> **TO DO**:
Can you write out, word for word, the lines of the data below from the one containing "as abandonadas por sus" through the one containing "агентство Рейтер. О смерти лидера", leaving the pictures out?

(Entries taken from a collection)
BEGIN

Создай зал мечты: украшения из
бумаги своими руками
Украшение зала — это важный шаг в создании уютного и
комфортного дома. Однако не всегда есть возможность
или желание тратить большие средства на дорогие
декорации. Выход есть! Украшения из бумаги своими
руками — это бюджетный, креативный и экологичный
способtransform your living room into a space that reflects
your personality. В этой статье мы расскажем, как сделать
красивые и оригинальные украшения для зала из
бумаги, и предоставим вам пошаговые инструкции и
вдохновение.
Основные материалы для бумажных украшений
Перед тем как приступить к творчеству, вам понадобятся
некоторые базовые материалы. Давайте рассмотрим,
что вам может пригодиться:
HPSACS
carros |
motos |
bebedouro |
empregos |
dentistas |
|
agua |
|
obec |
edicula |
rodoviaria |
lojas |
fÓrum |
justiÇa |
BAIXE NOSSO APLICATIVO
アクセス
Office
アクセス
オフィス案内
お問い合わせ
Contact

END
BEGIN

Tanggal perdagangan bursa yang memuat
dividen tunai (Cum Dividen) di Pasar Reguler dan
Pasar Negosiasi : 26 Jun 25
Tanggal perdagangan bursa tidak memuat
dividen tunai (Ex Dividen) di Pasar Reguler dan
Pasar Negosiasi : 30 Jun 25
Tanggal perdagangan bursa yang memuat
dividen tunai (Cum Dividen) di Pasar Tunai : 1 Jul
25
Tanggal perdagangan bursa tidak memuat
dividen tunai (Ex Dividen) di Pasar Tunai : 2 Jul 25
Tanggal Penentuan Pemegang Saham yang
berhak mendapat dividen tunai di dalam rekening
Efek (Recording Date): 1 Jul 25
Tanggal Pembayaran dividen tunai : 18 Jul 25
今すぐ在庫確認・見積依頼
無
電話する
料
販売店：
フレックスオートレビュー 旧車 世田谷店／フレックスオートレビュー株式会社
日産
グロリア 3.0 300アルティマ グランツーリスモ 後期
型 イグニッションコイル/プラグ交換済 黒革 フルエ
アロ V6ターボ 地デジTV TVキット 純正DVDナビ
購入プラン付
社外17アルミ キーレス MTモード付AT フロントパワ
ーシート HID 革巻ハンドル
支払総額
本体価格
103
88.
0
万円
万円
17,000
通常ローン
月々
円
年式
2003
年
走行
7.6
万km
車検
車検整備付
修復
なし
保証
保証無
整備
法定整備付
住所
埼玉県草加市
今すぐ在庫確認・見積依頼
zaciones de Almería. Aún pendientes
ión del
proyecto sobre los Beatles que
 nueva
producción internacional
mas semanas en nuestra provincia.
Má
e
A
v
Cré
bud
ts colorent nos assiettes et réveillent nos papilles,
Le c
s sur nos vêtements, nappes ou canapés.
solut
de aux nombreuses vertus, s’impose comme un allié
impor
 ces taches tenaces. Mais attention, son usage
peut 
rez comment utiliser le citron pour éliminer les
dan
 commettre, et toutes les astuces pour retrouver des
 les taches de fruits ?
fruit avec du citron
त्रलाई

END
BEGIN

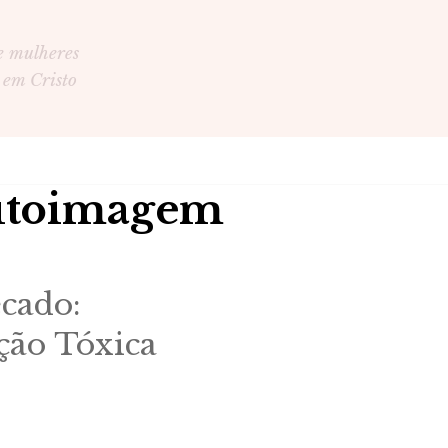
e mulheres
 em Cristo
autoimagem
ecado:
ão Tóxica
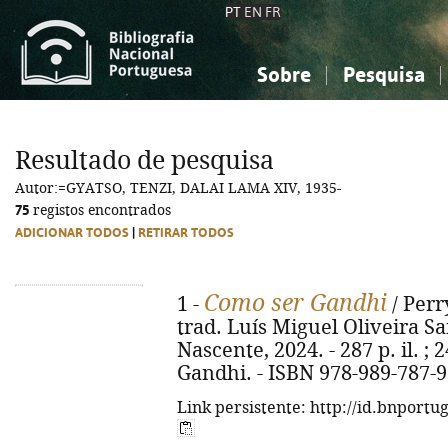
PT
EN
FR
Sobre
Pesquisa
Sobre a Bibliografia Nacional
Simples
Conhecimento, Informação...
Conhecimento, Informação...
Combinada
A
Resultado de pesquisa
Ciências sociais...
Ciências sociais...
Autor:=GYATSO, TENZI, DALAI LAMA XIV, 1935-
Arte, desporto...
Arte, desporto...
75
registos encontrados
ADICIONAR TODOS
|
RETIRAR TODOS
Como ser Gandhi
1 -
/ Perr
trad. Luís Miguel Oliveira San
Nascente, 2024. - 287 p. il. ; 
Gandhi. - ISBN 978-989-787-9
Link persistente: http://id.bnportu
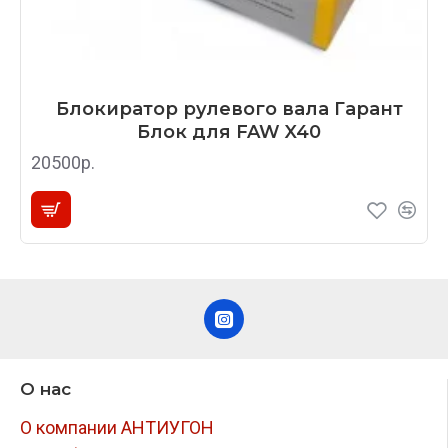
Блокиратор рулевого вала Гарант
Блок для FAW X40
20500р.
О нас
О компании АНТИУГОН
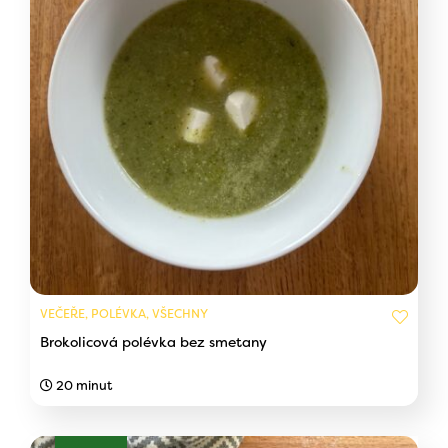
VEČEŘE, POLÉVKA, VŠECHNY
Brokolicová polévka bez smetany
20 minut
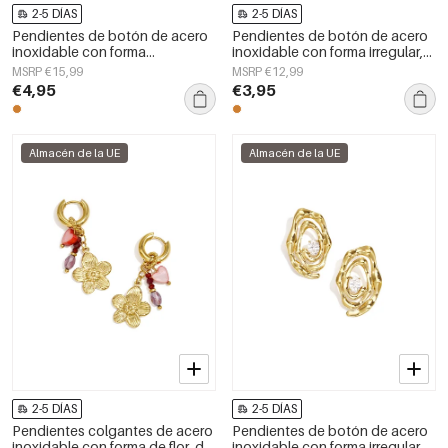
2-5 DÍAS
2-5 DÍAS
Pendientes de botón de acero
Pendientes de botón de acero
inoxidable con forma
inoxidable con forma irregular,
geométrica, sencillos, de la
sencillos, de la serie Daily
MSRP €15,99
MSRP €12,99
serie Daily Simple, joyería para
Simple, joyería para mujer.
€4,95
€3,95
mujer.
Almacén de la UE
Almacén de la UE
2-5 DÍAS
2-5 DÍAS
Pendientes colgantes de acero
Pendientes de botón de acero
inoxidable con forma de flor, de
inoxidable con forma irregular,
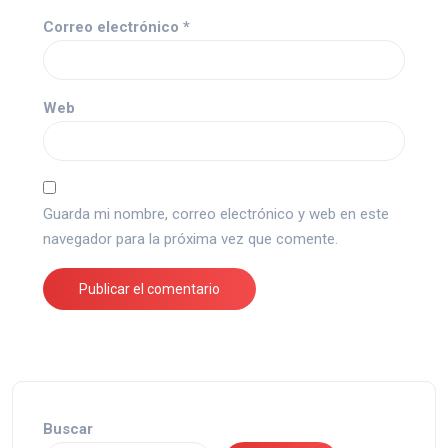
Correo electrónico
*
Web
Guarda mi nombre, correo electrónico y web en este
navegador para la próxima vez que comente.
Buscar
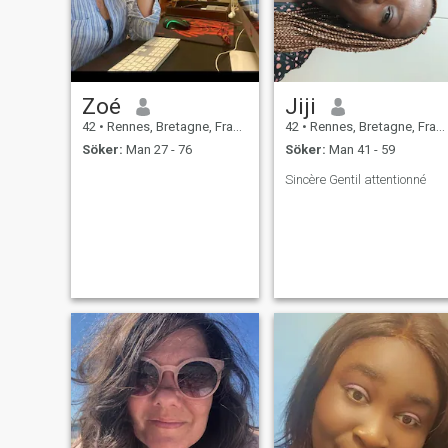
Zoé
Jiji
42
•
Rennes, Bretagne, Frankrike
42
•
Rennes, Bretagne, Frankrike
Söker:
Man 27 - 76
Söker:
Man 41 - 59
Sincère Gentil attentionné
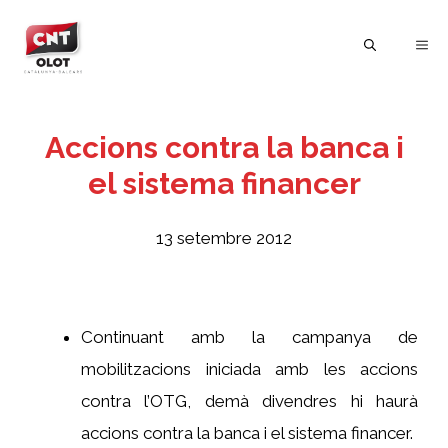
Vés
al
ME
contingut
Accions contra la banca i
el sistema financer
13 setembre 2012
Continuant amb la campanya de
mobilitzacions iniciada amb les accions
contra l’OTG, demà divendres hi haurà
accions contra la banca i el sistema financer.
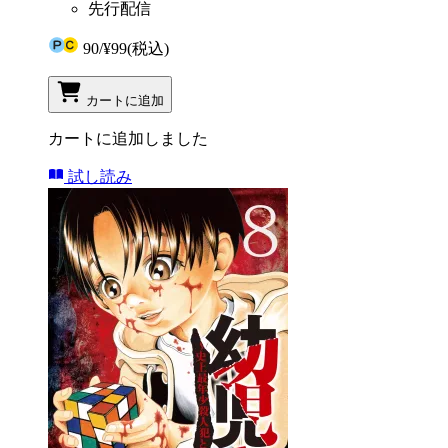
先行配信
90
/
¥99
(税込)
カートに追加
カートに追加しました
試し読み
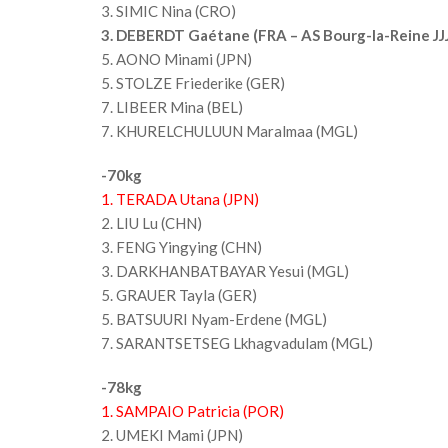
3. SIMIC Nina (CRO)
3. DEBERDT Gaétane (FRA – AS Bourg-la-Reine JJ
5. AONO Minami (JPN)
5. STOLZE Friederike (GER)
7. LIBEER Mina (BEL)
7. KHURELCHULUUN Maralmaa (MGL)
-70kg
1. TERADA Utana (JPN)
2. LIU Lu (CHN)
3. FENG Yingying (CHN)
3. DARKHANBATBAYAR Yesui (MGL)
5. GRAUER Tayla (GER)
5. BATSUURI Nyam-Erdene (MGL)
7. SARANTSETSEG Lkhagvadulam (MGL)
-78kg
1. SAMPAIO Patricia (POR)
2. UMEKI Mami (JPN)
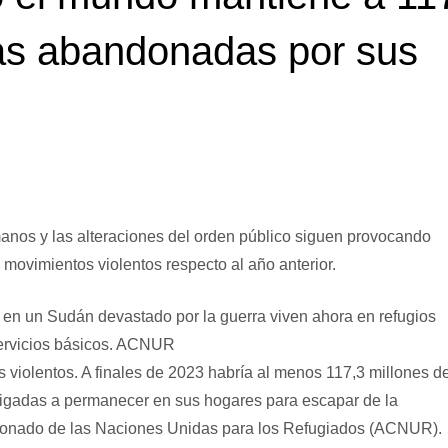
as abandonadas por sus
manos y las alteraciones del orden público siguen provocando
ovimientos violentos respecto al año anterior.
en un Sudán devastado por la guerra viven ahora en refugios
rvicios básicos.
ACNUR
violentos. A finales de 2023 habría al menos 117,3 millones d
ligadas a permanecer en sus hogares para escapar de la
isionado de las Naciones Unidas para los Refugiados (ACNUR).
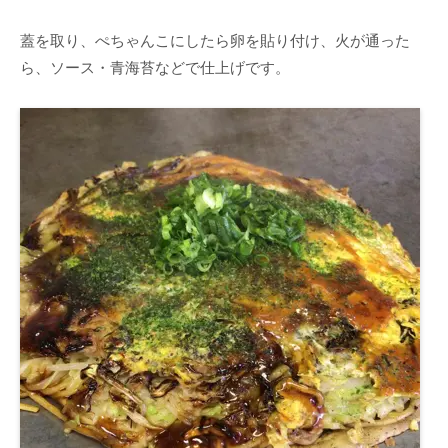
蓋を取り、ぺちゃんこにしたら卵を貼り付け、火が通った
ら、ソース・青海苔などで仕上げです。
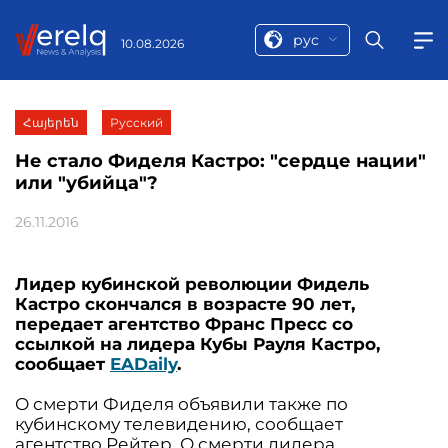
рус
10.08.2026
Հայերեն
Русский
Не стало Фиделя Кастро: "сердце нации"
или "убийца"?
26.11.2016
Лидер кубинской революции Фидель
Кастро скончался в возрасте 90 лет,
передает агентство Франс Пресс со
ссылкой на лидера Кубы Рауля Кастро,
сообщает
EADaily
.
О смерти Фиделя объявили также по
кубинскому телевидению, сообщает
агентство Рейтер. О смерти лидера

END

> **RESULT OF THIS TASK**:
as abandonadas por sus
manos y las alteraciones del orden público siguen provocando
ovimientos violentos respecto al año anterior.
en un Sudán devastado por la guerra viven ahora en refugios
rvicios básicos.
ACNUR
violentos. A finales de 2023 habría al menos 117,3 millones d
ligadas a permanecer en sus hogares para escapar de la
isionado de las Naciones Unidas para los Refugiados (ACNUR).
蓋を取り、ぺちゃんこにしたら卵を貼り付け、火が通った
ら、ソース・青海苔などで仕上げです。
рус
10.08.2026
Հայերեն
Русский
Не стало Фиделя Кастро: "сердце нации"
или "убийца"?
26.11.2016
Лидер кубинской революции Фидель
Кастро скончался в возрасте 90 лет,
передает агентство Франс Пресс со
ссылкой на лидера Кубы Рауля Кастро,
сообщает
EADaily
.
О смерти Фиделя объявили также по
кубинскому телевидению, сообщает
агентство Рейтер. О смерти лидера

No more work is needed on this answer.